XTO Energy is on a high-priced shopping spree, adding to its energy holdings at a time of unprecented petroleum prices. On Tuesday, it added Hunt Petroleum, founded by late oil tycoon Haroldson Lafayette Hunt Jr., for $4.2 billion and said it was looking for more assets.
XTO Energy (nyse: XTO - news - people ) will add 1.2 trillion cubic feet of natural gas to its portfolio--the equivalent of what it has in its proven reserves--with the cash-and-stock purchase of the privately held company, founded with the H.L. Hunt's poker winnings. XTO will pay $2.6 billion in cash.
"I'm pretty agnostic on the deal," said Subash Chandra, an analyst at Jefferies, "it wasn't overpriced, it wasn't underpriced." Still, this was a notable purchase, Chandra said. "If anyone wanted to scale up, they would have done it with Hunt Petroleum," he said.
In late-May, the Fort Worth-based oil XTO, formerly known as Cross Timbers, announced it had bought the oil producing properties and undeveloped land from Headington Oil for $1.8 billion.

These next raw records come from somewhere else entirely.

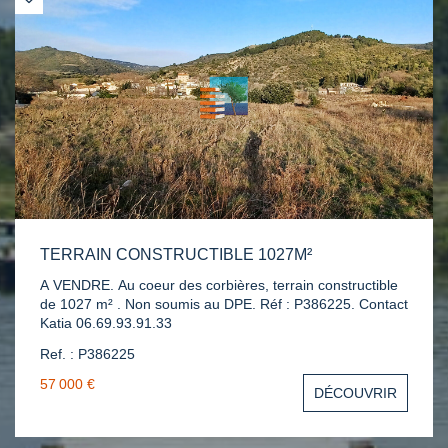
TERRAIN CONSTRUCTIBLE 1027M²
A VENDRE. Au coeur des corbières, terrain constructible
de 1027 m² . Non soumis au DPE. Réf : P386225. Contact
Katia 06.69.93.91.33
Ref. : P386225
57 000 €
DÉCOUVRIR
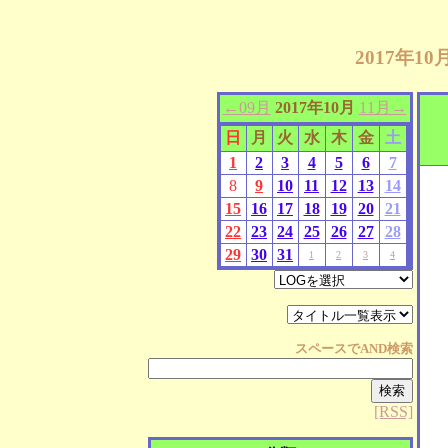
2017年1
←09月
2017年10月
11月→
日
月
火
水
木
金
土
1
2
3
4
5
6
7
8
9
10
11
12
13
14
15
16
17
18
19
20
21
22
23
24
25
26
27
28
29
30
31
1
2
3
4
スペースで
AND
検索
[RSS]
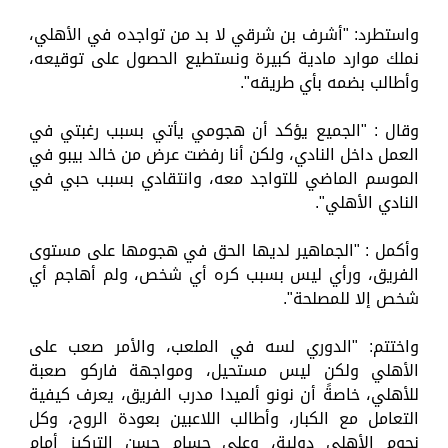
واستطرد: "أشرف بن شرقي لا بد من تواجده في الأهلي،
نملك موارد مادية كبيرة ونستطيع الحصول على توقيعه،
وأطالب بضمه بأي طريقه".
وقال : "الجميع يؤكد أن هجومي يأتي بسبب رغبتي في
العمل داخل النادي، ولكن أنا رفضت عرض من خالد بيبو في
الموسم الماضي للتواجد معه، وانتقادي بسبب حبي في
النادي الأهلي".
وأكمل : "الجماهير لديها الحق في هجومها على مستوى
الفريق، ورأي ليس بسبب كره أي شخص، ولم أهاجم أي
شخص إلا للمصلحة".
واختتم: "الدوري لسه في الملعب، والأمر صعب على
الأهلي ولكن ليس مستحيل، ومواجهة فاركو صعبة
للأهلي، خاصةً أن نونو ألميدا مدرب الفريق، يعرف كيفية
التعامل مع الكبار، وأطالب اللاعبين بعودة الروح، وكل
نجوم الأهلي دولية، وعلى حسام حسن التركيز أمام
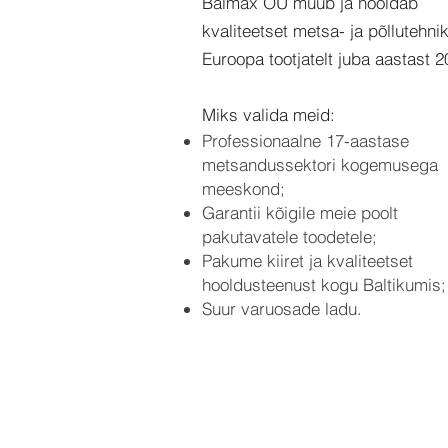
Balmax OÜ müüb ja hooldab
kvaliteetset metsa- ja põllutehni
Euroopa tootjatelt juba aastast 
Miks valida meid:
Professionaalne 17-aastase
metsandussektori kogemusega
meeskond;
Garantii kõigile meie poolt
pakutavatele toodetele;
Pakume kiiret ja kvaliteetset
hooldusteenust kogu Baltikumis;
Suur varuosade ladu.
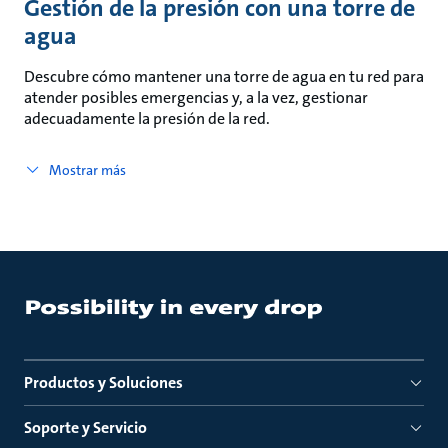
Gestión de la presión con una torre de
agua
Descubre cómo mantener una torre de agua en tu red para
atender posibles emergencias y, a la vez, gestionar
adecuadamente la presión de la red.
Mostrar más
Productos y Soluciones
Soporte y Servicio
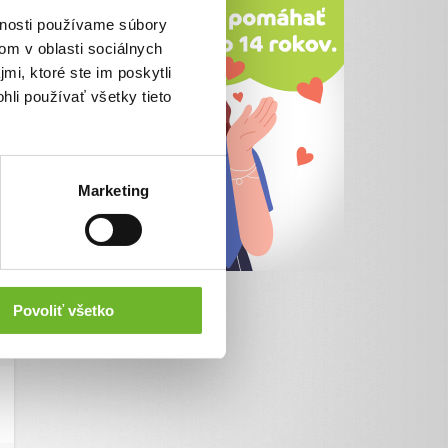
vnosti používame súbory
om v oblasti sociálnych
mi, ktoré ste im poskytli
hli používať všetky tieto
Marketing
Povoliť všetko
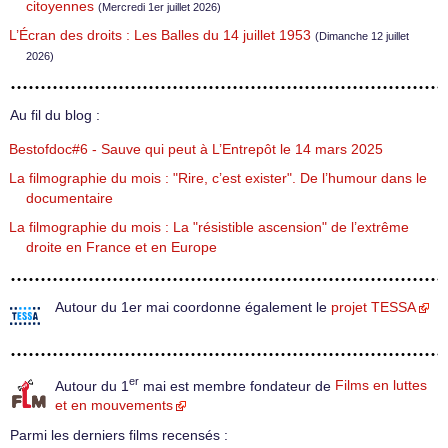
citoyennes
(Mercredi 1er juillet 2026)
L’Écran des droits : Les Balles du 14 juillet 1953
(Dimanche 12 juillet
2026)
Au fil du blog :
Bestofdoc#6 - Sauve qui peut à L’Entrepôt le 14 mars 2025
La filmographie du mois : "Rire, c’est exister". De l’humour dans le
documentaire
La filmographie du mois : La "résistible ascension" de l’extrême
droite en France et en Europe
Autour du 1er mai coordonne également le
projet TESSA
er
Autour du 1
mai est membre fondateur de
Films en luttes
et en mouvements
Parmi les derniers films recensés :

Now with the new assets, XTO has pushed its 2008 production growth target to a range of 28.0% to 30.0%, well ahead of its previous estimate of 20.0% to 23.0%.

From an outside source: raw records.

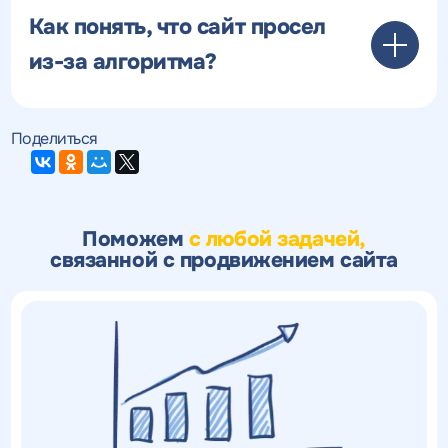
Как понять, что сайт просел
из-за алгоритма?
Поделиться
Поможем
с любой задачей,
связанной с продвижением сайта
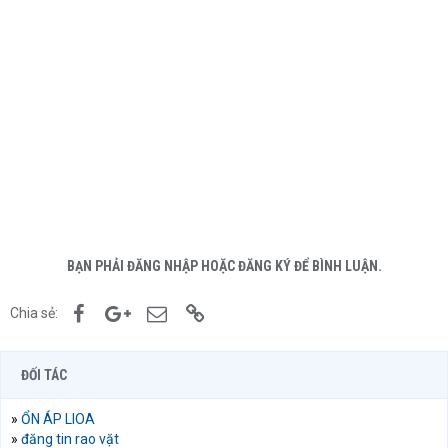
BẠN PHẢI ĐĂNG NHẬP HOẶC ĐĂNG KÝ ĐỂ BÌNH LUẬN.
Facebook
Google+
Email
Link
Chia sẻ:
ĐỐI TÁC
»
ỔN ÁP LIOA
»
đăng tin rao vặt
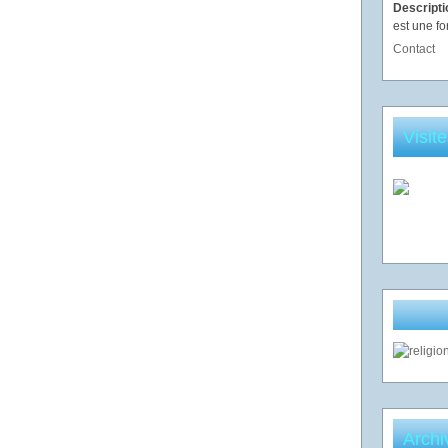
Descript
est une fo
Contact
Visit
Archi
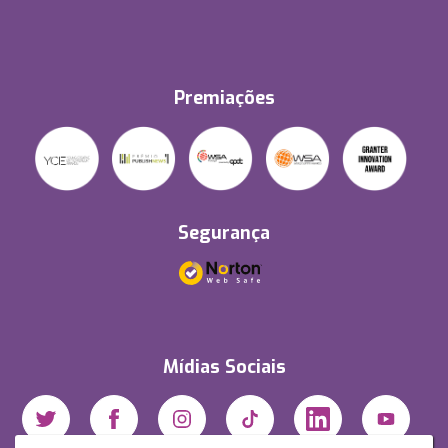
Premiações
Segurança
Mídias Sociais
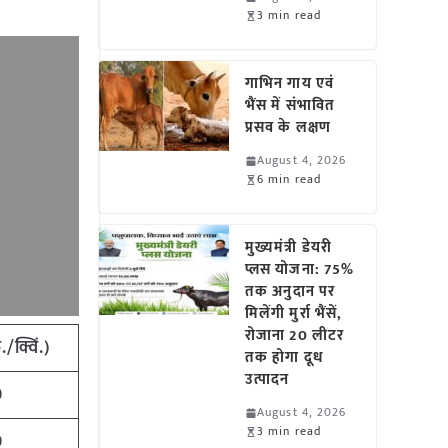
3 min read
गाभिन गाय एवं
भैंस में संभावित
प्रसव के लक्षण
August 4, 2026
6 min read
मुख्यमंत्री डेयरी
प्लस योजना: 75%
तक अनुदान पर
मिलेंगी मुर्रा भैंसें,
रोजाना 20 लीटर
./क्विं.)
तक होगा दूध
उत्पादन
0
August 4, 2026
3 min read
0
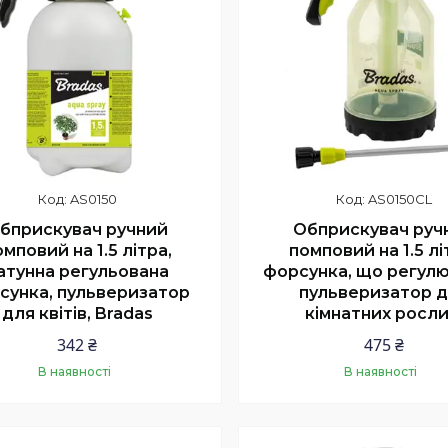
AS0150
AS0150CL
бприскувач ручний
Обприскувач руч
мповий на 1.5 літра,
помповий на 1.5 лі
атунна регульована
форсунка, що регулю
сунка, пульверизатор
пульверизатор 
для квітів, Bradas
кімнатних росли
342 ₴
475 ₴
В наявності
В наявності
Купити
Купити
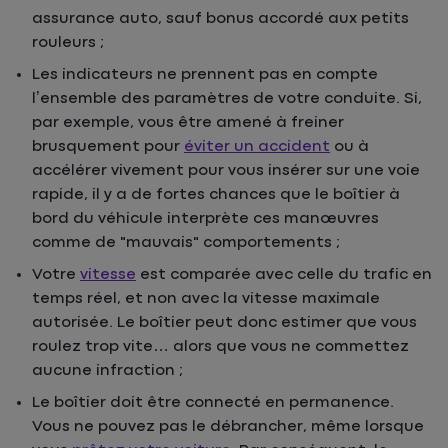
assurance auto, sauf bonus accordé aux petits
rouleurs ;
Les indicateurs ne prennent pas en compte
l’ensemble des paramètres de votre conduite. Si,
par exemple, vous être amené à freiner
brusquement pour
éviter un accident
ou à
accélérer vivement pour vous insérer sur une voie
rapide, il y a de fortes chances que le boîtier à
bord du véhicule interprète ces manœuvres
comme de "mauvais" comportements ;
Votre
vitesse
est comparée avec celle du trafic en
temps réel, et non avec la vitesse maximale
autorisée. Le boîtier peut donc estimer que vous
roulez trop vite… alors que vous ne commettez
aucune infraction ;
Le boîtier doit être connecté en permanence.
Vous ne pouvez pas le débrancher, même lorsque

Even though XTO shares started strong on Tuesday trading, they tapered off in the afternoon to $66.03, 2.5%, or $1.69, below Monday's closing price after the company said its spending spree wasn't over.
Chadra said XTO's spending is driven by two factors. First, the company has excellent collateral after 10 to 15 years of accumulating high quality assets. The second reason relates more broadly to the rest of the sector. Oil companies are moving to make deals before possible changes in tax law after the U.S. elections this fall.

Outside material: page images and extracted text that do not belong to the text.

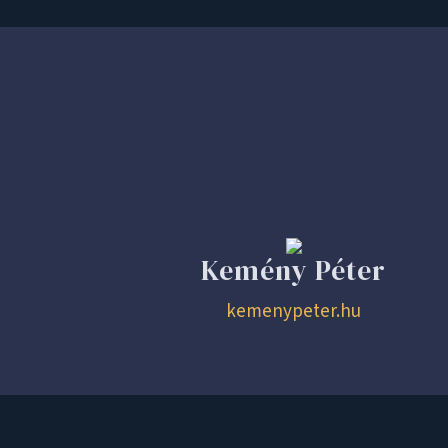
Kemény Péter
kemenypeter.hu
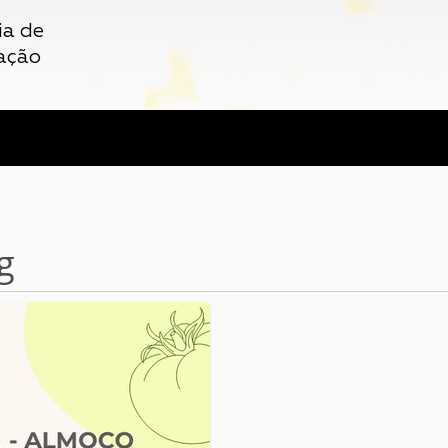
ia de
ação
g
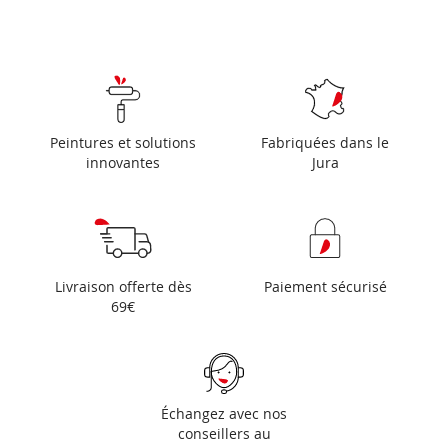
Peintures et solutions
Fabriquées dans le
innovantes
Jura
Livraison offerte dès
Paiement sécurisé
69€
Échangez avec nos
conseillers au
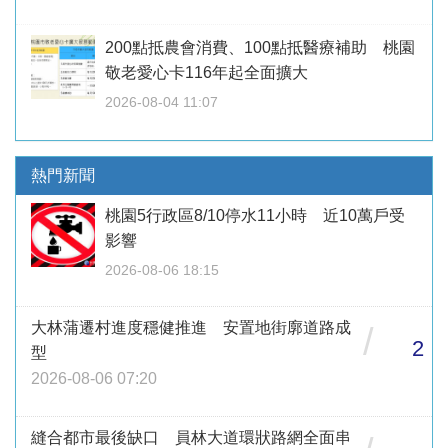
200點抵農會消費、100點抵醫療補助 桃園
敬老愛心卡116年起全面擴大
2026-08-04 11:07
熱門新聞
桃園5行政區8/10停水11小時 近10萬戶受
影響
2026-08-06 18:15
大林蒲遷村進度穩健推進 安置地街廓道路成
/
2
型
2026-08-06 07:20
縫合都市最後缺口 員林大道環狀路網全面串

The takeover may be added to the list of dramatic episodes within the entertaining Hunt family. In November, one of H.L. Hunt's great-grandsons sued his father and several other family members, claiming they conspired to exclude him from part of his inheritance because he opposed a plan to sell Hunt Petroleum.
The lawyer for great-grandson Albert Hill III vowed to fight the sale, calling the price too low. "Why would anyone dump the company at this price in this market? Unbelievable," said Hill's lawyer, William Brewer.